Hookipa Beach Park
"Une plage où le spectacle est gratuit et où le vent ne consulte jamais l'horaire."
La capitale de la planche à voile et du kitesurf de la côte nord de Maui, où des riders de niveau mondial et des tortues de mer vertes au repos partagent la même bande de sable.
Nous sommes arrivés à Ho’okipa la première fois presque par accident, nous arrêtant au belvédère au-dessus de la plage en route vers Pa’ia parce qu’une file de voitures s’était arrêtée là et que nous avons supposé qu’il s’agissait d’une baleine. Ce n’était pas une baleine. C’était vingt véliplanchistes et kitesurfeurs taillant à travers un mur de houle de la côte nord dans des conditions qui, nous a-t-on appris d’un habitant appuyé sur la rambarde à côté de nous, étaient « un mardi tout à fait ordinaire ».
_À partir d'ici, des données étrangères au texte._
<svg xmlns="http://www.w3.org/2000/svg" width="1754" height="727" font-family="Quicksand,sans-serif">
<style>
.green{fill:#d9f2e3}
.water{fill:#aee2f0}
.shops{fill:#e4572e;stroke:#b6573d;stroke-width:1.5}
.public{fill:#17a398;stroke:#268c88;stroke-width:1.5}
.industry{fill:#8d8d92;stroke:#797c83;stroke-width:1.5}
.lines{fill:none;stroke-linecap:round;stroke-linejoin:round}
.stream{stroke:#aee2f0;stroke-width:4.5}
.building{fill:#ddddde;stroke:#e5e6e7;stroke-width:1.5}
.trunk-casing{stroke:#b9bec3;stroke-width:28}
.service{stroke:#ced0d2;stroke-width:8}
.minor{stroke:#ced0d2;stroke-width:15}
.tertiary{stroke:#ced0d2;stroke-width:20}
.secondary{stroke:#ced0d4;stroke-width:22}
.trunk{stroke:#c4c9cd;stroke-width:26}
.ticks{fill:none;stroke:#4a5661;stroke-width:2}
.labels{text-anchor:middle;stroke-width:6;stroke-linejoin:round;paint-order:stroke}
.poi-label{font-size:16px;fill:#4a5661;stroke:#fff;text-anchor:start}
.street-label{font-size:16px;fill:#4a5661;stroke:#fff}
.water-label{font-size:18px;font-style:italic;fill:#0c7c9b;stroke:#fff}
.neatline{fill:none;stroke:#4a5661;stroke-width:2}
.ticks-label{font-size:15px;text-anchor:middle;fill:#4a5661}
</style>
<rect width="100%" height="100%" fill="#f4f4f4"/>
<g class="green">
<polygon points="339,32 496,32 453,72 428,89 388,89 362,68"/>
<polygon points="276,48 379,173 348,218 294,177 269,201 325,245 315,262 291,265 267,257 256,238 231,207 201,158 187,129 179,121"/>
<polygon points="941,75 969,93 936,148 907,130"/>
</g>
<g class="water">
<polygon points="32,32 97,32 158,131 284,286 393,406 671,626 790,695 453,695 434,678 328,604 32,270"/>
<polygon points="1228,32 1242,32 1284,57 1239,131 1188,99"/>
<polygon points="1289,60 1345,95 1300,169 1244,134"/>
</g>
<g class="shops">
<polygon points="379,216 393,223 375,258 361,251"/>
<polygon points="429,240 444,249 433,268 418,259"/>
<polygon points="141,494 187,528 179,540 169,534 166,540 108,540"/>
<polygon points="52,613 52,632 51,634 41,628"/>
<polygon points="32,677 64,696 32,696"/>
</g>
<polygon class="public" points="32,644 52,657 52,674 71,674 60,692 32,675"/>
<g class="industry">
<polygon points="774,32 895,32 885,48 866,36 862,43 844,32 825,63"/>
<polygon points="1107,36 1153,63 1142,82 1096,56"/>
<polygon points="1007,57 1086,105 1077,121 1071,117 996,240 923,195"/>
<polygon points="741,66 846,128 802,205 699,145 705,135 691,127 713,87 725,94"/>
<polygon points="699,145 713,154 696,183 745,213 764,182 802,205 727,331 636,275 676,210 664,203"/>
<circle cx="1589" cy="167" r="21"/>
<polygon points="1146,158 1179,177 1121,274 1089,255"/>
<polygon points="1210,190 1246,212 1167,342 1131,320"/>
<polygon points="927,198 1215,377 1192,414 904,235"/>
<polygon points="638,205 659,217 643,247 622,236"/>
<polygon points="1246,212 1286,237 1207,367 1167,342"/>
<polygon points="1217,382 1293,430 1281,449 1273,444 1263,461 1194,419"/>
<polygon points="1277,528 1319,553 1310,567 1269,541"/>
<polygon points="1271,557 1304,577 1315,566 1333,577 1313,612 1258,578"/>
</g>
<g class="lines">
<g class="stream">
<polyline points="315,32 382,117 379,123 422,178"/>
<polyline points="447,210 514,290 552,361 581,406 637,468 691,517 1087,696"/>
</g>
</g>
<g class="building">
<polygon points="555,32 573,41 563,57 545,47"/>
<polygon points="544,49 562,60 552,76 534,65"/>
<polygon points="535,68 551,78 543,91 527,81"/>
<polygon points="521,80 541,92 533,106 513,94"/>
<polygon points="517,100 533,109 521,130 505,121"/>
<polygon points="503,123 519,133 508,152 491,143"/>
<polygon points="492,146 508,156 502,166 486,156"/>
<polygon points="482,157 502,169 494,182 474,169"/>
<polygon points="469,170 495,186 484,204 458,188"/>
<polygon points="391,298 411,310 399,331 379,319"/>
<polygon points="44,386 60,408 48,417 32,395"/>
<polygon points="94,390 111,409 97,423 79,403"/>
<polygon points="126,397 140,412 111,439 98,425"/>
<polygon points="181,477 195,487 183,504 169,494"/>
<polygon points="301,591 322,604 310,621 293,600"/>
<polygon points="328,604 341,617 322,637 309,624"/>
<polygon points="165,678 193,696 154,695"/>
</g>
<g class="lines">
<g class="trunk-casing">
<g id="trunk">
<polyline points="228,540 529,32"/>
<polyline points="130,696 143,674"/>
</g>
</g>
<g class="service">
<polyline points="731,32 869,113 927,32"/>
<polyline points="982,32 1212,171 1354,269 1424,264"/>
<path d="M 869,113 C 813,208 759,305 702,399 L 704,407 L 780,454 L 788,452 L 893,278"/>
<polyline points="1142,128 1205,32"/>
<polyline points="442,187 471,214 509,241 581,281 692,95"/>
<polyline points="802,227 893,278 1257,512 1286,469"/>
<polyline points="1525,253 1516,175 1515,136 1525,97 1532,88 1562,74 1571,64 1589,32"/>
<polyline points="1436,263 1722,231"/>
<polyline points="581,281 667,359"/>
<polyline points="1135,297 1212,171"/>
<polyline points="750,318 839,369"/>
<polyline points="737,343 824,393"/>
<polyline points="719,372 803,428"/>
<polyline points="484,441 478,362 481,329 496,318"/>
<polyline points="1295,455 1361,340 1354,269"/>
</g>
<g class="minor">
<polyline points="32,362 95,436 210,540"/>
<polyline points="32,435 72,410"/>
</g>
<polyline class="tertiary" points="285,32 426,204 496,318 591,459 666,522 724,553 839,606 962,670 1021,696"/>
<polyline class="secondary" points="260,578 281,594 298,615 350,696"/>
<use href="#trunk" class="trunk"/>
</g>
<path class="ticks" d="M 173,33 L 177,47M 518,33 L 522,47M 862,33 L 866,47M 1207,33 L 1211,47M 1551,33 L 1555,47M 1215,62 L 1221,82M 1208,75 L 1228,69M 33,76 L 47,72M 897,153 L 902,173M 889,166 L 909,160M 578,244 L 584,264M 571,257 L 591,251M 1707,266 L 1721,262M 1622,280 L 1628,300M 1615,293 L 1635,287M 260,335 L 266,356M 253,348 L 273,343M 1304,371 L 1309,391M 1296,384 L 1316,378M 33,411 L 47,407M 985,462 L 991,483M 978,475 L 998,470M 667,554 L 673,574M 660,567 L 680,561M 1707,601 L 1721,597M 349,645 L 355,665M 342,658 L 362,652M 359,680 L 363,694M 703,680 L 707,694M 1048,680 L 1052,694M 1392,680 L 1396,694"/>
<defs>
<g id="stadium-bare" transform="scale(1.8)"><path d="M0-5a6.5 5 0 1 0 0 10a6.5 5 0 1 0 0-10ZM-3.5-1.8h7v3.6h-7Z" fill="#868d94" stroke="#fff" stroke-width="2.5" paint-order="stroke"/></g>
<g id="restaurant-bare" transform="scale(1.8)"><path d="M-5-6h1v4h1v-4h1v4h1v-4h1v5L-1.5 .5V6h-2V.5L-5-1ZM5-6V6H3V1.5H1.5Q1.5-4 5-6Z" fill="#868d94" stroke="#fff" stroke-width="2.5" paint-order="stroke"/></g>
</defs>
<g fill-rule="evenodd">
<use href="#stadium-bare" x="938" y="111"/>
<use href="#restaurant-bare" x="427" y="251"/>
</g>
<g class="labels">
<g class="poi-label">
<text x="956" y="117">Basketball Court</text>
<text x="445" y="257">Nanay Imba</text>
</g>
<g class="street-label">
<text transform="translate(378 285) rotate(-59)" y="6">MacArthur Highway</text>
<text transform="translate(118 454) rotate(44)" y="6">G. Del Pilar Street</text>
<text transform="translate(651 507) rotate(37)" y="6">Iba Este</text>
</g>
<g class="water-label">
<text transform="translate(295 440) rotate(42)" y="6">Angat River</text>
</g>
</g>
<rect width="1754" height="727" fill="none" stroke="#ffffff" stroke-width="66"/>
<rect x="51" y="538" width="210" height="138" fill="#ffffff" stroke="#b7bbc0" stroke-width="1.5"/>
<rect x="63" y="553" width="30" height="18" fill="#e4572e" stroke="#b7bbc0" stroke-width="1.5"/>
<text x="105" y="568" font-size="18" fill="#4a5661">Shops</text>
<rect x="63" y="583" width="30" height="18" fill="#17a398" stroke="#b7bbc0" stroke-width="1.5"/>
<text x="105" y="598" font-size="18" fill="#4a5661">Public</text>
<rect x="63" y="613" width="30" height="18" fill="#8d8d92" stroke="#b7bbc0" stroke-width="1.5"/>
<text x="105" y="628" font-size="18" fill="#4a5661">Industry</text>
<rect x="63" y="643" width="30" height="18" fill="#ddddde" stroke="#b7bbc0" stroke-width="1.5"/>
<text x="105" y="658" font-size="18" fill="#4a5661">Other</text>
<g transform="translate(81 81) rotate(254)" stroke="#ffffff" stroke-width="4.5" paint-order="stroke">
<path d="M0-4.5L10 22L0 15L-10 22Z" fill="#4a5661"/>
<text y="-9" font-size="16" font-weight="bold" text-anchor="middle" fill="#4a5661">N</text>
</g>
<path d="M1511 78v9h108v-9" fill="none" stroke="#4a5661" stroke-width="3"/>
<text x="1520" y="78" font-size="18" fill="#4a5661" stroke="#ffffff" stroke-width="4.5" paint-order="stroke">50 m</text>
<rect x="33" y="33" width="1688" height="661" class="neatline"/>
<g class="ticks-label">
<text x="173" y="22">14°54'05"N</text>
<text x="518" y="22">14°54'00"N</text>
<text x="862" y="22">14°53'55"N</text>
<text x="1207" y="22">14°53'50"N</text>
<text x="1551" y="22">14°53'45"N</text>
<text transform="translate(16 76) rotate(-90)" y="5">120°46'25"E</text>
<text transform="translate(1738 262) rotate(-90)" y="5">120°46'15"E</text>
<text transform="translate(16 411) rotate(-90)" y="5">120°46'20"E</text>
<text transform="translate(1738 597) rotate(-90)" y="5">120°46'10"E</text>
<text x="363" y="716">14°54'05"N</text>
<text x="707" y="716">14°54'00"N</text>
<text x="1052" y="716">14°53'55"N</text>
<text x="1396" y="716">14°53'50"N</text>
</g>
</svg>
Pourquoi le vent a choisi cette plage
Ho’okipa est exposée aux alizés dominants de Maui et à une houle générée loin dans le Pacifique nord, et cette combinaison est presque imbattable pour les sports de glisse au vent — un vent fort et régulier arrivant fiablement l’après-midi, superposé à des vagues surfables plutôt qu’à l’eau plate à laquelle se contentent la plupart des spots de planche à voile. C’est réellement considéré comme l’un des meilleurs sites de planche à voile de la planète, et des championnats du monde s’y tiennent depuis des décennies. À observer depuis la falaise, les riders décollent de la plage, taillent la face d’une vague entrante, et obtiennent plusieurs bonnes secondes d’air avant d’atterrir et de chercher immédiatement la série suivante.

Nous sommes restés deux bonnes heures lors de la première visite, ce qui m’a surpris — je ne me retrouve normalement pas absorbé à regarder le sport des autres, mais il y a un rythme là-dedans, les voiles se croisant et se recroisant sur la houle, qui devient presque méditatif une fois qu’on s’y accorde.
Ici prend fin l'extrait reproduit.